Not everyone, however, is a friend or fan of Willie.  I learned my daddy, for instance, does not like Willie Nelson’s music, from one of those unforgettable life lessons, which came at my brother Jon’s expense. The moment of higher learning occurred appropriately, during the height of urban cowboy fame in America, when everyone and their dog loved Willie and anything country.  My brother, a connoisseur of fine music, decided to give Daddy a Willie Nelson album for Christmas.  The album was sure to be a hit, since after all, it was entitled:  “Willie Nelson’s Greatest Hits (and some that will be.)” Don’t you just love that title?   Well… if only Dad had.  Dad opened up Jon’s gift, looked at it as if it was a poisonous snake  he wouldn’t touch with the proverbial ten-foot pole and said loud enough for the neighbors to hear —  “What’s this?”  WHO thought I liked Willie Nelson? I DON’T like Willie Nelson.”
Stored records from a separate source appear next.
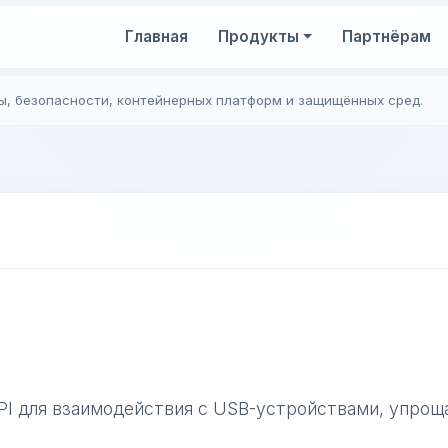
Главная
Продукты
Партнёрам
ы, безопасности, контейнерных платформ и защищённых сред.
PI для взаимодействия с USB-устройствами, упроща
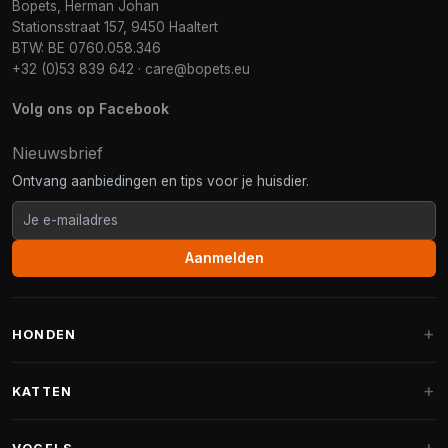
Bopets, Herman Johan
Stationsstraat 157, 9450 Haaltert
BTW: BE 0760.058.346
+32 (0)53 839 642
·
care@bopets.eu
Volg ons op Facebook
Nieuwsbrief
Ontvang aanbiedingen en tips voor je huisdier.
Aanmelden
HONDEN
Hondenmanden
KATTEN
Hondenkussens
Krabpalen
From that point on, having a Willie Nelson Christmas meant something special to my brother, sister and I.  At all costs, it was something to be avoided.  After all, we give gifts to spread joy rather than abuse.  To give a  Willie Nelson gift in my family means giving the sort of gift one might get stuck with at a white elephant gift exchange, when the parade of gifts has come to an end and there is no more horse trading to be done.  And everyone knows what comes at the end of every parade of white elephants….or horses….

But out with the old memories and in with the new.  Because a new Christmas gift buying season lays before us.  And as we hit the road again, let us go forth with this benediction in our hip pocket, while we deck the malls in search of that oh so perfect Christmas gift for those special someones in our lives…

May all our Christmas giving be bright… with nary a Willie Nelson in sight.